Article 9. Places of Historical and Religious Significance and Interfaith Relations

1. Each Party will provide freedom of access to places of religious and historical significance.

2. In this regard, in accordance with the Washington Declaration, Israel respects the present special role of the Hashemite Kingdom of Jordan in Muslim Holy shrines in Jerusalem. When negotiations on the permanent status will take place, Israel will give high priority to the Jordanian historic role in these shrines.

3. The Parties will act together to promote interfaith relations among the three monotheistic religions, with the aim of working towards religious understanding, moral commitment, freedom of religious worship, and tolerance and peace.


The treaty is clear: each Party (Israel and Jordan) agrees to provide freedom of access to places of religious and historical significance.  Israel does that for Muslims (except during periods of Arab violence). Jordan tries to ban Jews every day it can.
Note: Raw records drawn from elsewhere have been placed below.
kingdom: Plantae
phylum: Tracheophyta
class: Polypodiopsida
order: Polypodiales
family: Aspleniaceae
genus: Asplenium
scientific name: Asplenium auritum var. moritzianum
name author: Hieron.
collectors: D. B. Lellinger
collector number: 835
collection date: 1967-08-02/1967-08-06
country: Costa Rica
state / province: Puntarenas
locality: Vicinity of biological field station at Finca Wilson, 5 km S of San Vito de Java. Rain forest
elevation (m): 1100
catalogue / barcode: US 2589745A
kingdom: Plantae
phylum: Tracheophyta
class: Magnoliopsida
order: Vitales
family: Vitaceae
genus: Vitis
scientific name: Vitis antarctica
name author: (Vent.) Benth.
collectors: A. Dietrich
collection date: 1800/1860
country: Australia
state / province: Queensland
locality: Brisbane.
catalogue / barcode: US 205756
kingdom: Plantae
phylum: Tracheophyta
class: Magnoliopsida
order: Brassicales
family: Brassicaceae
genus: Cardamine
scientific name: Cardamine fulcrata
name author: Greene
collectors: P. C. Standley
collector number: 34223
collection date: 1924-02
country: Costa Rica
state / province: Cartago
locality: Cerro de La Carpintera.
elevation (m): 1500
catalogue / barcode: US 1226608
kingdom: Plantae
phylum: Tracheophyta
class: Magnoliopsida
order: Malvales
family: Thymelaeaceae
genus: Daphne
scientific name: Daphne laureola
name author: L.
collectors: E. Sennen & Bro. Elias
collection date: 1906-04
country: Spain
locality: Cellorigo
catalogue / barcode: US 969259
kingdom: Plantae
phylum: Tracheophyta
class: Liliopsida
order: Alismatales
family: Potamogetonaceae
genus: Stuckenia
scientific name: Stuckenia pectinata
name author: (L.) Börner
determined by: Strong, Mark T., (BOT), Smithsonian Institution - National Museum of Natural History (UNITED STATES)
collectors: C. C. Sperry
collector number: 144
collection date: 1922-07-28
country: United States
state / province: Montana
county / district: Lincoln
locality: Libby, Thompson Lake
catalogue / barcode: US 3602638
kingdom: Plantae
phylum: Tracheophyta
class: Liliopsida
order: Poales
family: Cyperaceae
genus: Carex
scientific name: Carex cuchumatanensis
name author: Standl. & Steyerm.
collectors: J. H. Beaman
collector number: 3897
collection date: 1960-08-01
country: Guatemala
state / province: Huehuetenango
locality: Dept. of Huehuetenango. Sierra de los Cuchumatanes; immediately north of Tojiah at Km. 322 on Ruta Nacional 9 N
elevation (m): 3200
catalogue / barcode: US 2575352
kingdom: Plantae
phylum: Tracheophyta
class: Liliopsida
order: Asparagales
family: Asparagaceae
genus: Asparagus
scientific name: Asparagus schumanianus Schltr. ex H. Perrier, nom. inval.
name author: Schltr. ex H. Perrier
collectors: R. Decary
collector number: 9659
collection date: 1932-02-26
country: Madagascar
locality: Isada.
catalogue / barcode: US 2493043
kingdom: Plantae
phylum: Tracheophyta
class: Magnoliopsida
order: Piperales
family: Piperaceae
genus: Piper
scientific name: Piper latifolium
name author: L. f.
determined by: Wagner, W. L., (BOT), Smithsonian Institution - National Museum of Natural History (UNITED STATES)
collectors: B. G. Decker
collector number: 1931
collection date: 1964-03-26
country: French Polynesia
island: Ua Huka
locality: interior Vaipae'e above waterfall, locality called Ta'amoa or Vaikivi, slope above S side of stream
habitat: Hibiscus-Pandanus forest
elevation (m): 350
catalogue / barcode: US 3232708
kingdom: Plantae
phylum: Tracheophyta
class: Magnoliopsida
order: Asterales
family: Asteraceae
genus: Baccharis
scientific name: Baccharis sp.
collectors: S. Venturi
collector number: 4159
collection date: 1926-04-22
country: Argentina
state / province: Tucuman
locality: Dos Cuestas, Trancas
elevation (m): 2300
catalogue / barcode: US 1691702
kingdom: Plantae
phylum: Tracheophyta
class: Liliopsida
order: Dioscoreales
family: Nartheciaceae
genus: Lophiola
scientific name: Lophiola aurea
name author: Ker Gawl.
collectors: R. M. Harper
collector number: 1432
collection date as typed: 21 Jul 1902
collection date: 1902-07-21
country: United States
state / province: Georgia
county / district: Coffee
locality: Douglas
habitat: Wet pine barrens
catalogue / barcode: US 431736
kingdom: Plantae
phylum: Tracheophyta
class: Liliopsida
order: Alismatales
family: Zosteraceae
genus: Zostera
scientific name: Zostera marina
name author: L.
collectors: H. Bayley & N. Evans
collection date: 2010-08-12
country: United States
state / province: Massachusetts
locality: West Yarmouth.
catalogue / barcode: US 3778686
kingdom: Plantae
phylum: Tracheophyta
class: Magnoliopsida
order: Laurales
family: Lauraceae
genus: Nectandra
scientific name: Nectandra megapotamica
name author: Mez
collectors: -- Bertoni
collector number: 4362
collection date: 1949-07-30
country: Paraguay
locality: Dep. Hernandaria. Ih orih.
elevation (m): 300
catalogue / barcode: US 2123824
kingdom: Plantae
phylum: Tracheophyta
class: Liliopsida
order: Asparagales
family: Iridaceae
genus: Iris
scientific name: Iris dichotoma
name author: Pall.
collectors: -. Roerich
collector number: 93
Jordan violates the Treaty.

Also, each Party (Israel and Jordan) agrees to promote the freedom of religious worship for the three monotheistic religions. Israel does that. Jordan refuses to do it.

Now, when an Israeli Jew (Rabbi Glick) works to enforce that Treaty (by seeking more access to Jews on the Mount), not only does he get shot in an assassination attempt against his life, Jordan threatens to revoke the Treaty.

That’s hypocrisy: Jordan says one thing (it agrees to promote freedom of worship for all, including Jews), then does the opposite (it tries its best to deny that freedom to Jews).

What’s Israel going to do about that? Ban Jews from the Temple Mount?